| REQUIREMENT |
In the code review comment, why does the reviewer propose not logging at all when an exception arrives after the coordinator is closed? Explain in one to three sentences.

| EXERCISE PASSAGE |
[GitHub] [flink] StephanEwen commented on a change in pull request #15161: [FLINK-20114][connector/kafka,common] Fix a few KafkaSource-related bugs

GitBox Tue, 23 Mar 2021 12:02:58 -0700


StephanEwen commented on a change in pull request #15161:
URL: https://github.com/apache/flink/pull/15161#discussion_r599670918




##########
File path: 
flink-runtime/src/main/java/org/apache/flink/runtime/source/coordinator/SourceCoordinatorContext.java
##########
@@ -267,6 +270,12 @@ void failJob(Throwable cause) {
     }
 
     void handleUncaughtExceptionFromAsyncCall(Throwable t) {
+        if (closed) {
+            // We do not trigger a job failure again if the source coordinator 
is already closed.
+            LOG.debug("Caught exception when shutting down the 
SourceCoordinatorContext.", t);

Review comment:
       Users may still be confused by this message here, showing an Exception 
and a stack trace.
   I would suggest to not even log here, because the contract is that 
exceptions after closing are suppressed. We do a similar thing during task 
cancellation: as soon as the status is CANCELLED, all exceptions are 
suppressed. It gives the cleanest logs and user experience.
   
   Alternatively, if you think logging here is crucial, I would change the log 
message to something like: "Ignoring async exception after closing the 
coordinator." so that users know they do not need to worry about that exception.

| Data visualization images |

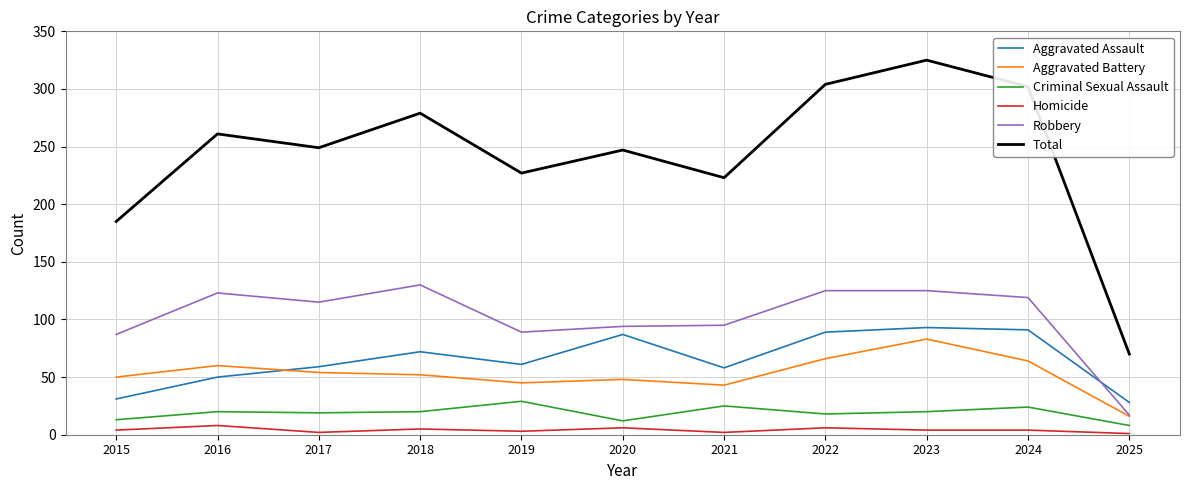

What is the average value of the Total series?

243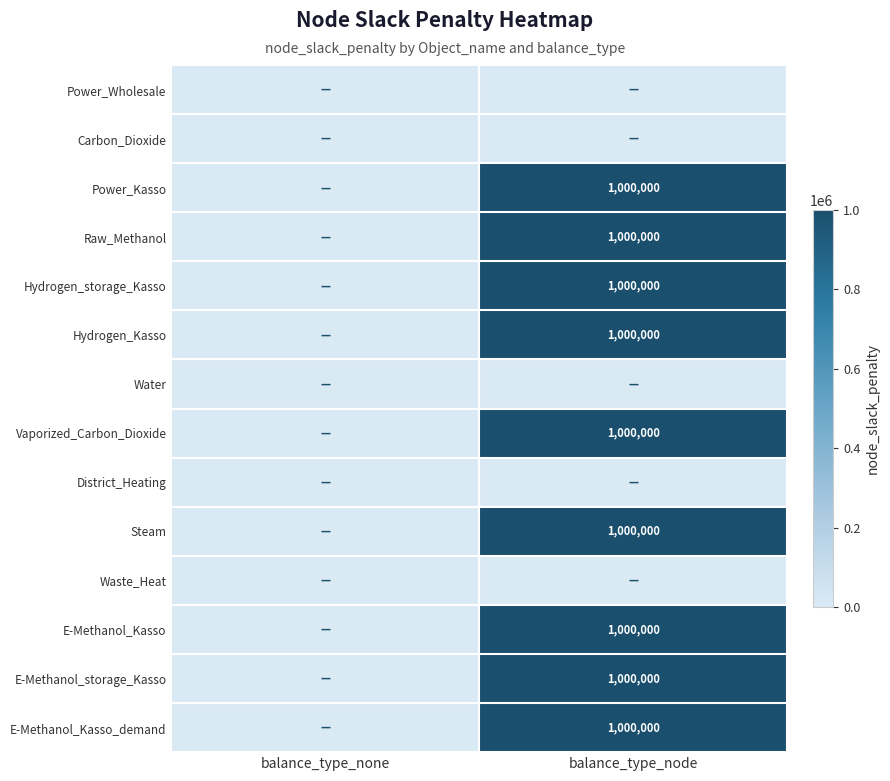

The E-Methanol_Kasso series shows 1000000 at balance_type_node. True or false?

True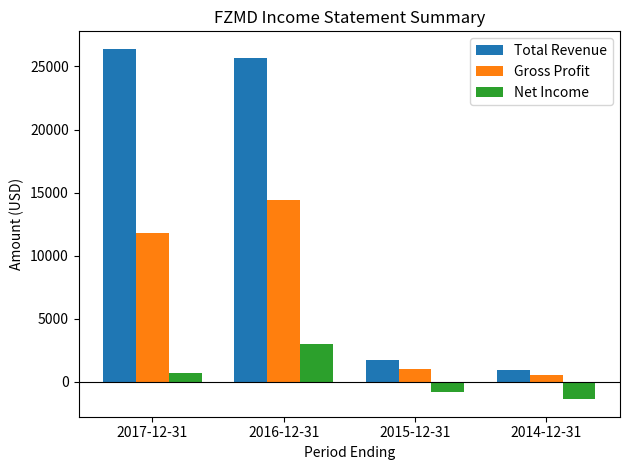

Reading left to right, transcribe all the data shown in this chart.

Total Revenue: 26400	25700	1700	900
Gross Profit: 11800	14400	1000	500
Net Income: 700	3000	-800	-1400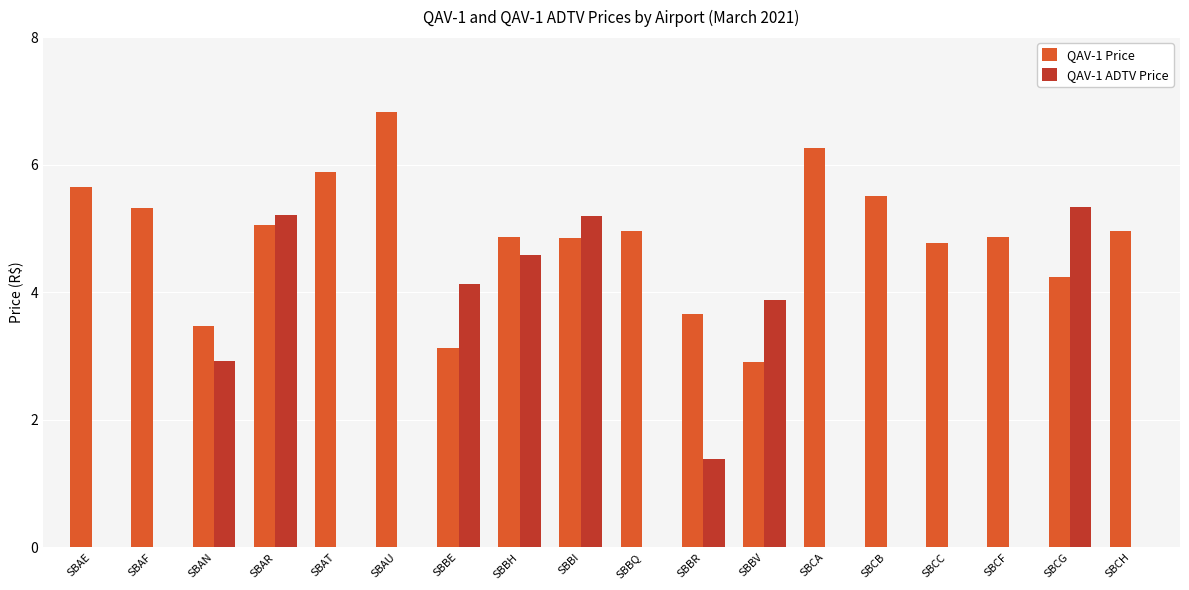

At which category is the sum across all series the highest?

SBAR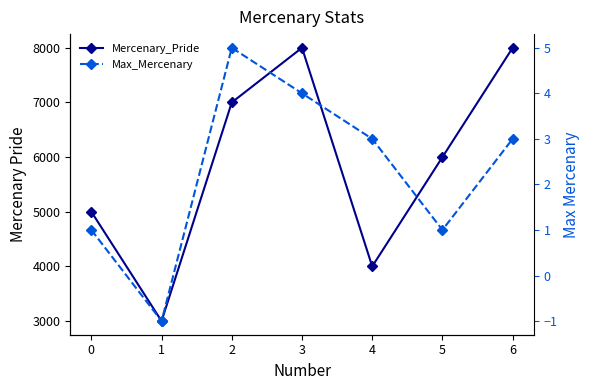

Between 4 and 2, which is larger?

2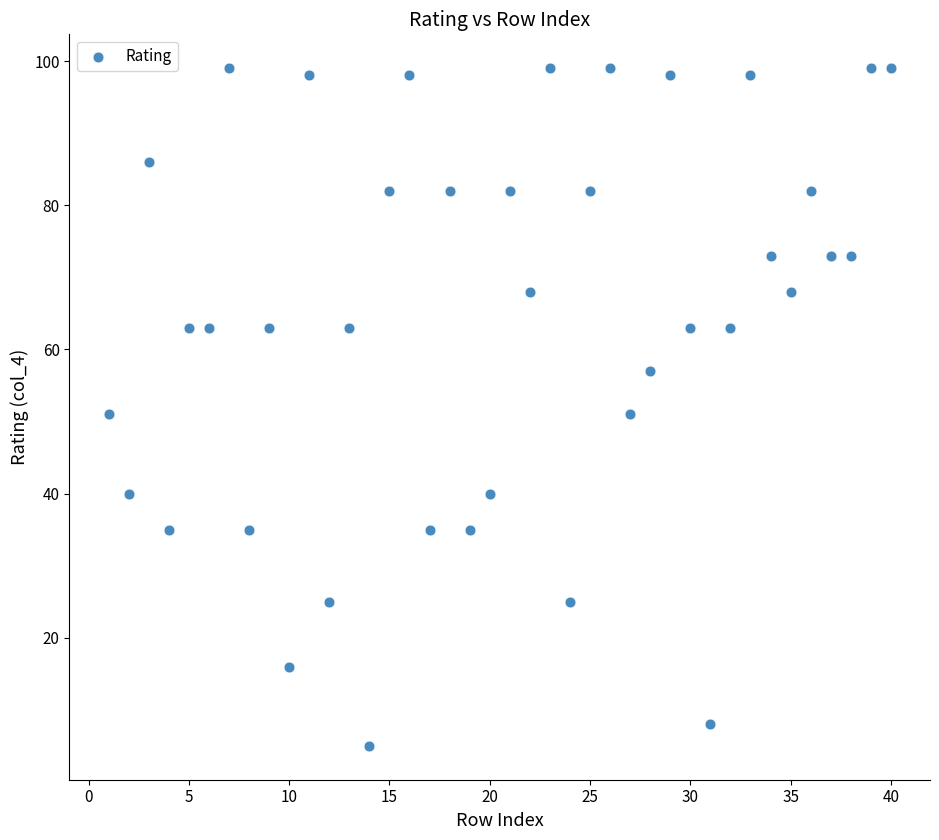

What is the range of X values (max minus min)?

39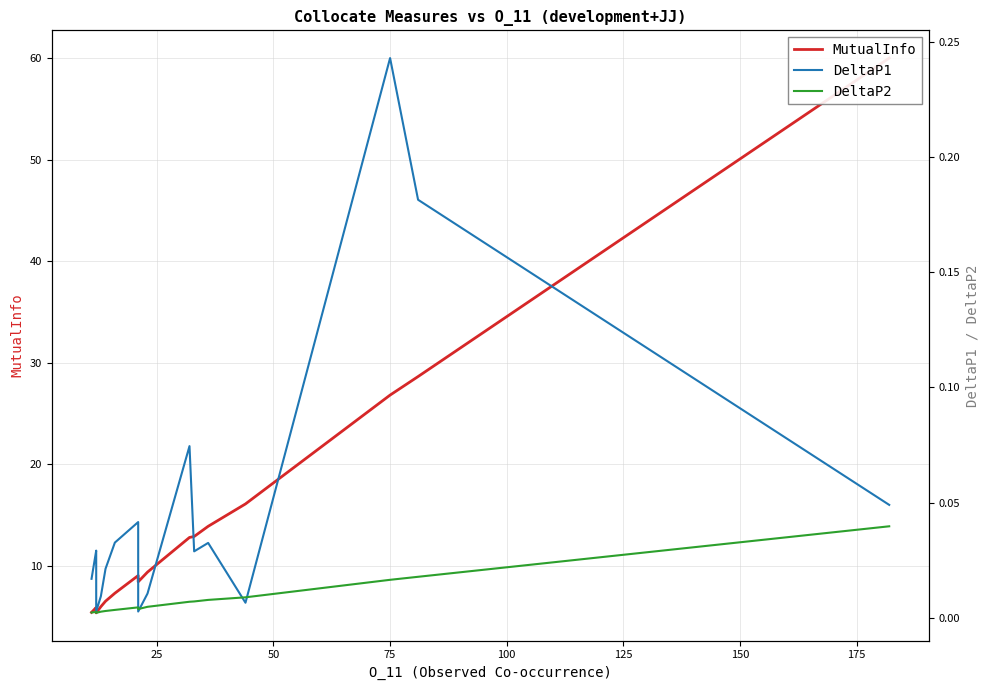

Is the value of DeltaP2 at 16 greater than the value of DeltaP1 at 125?

No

| TASK RESULT |
A message showing an exception and a stack trace may still confuse users. The contract is that exceptions after closing are suppressed, much as all exceptions are suppressed once a task's status is CANCELLED. Suppressing them gives the cleanest logs and user experience.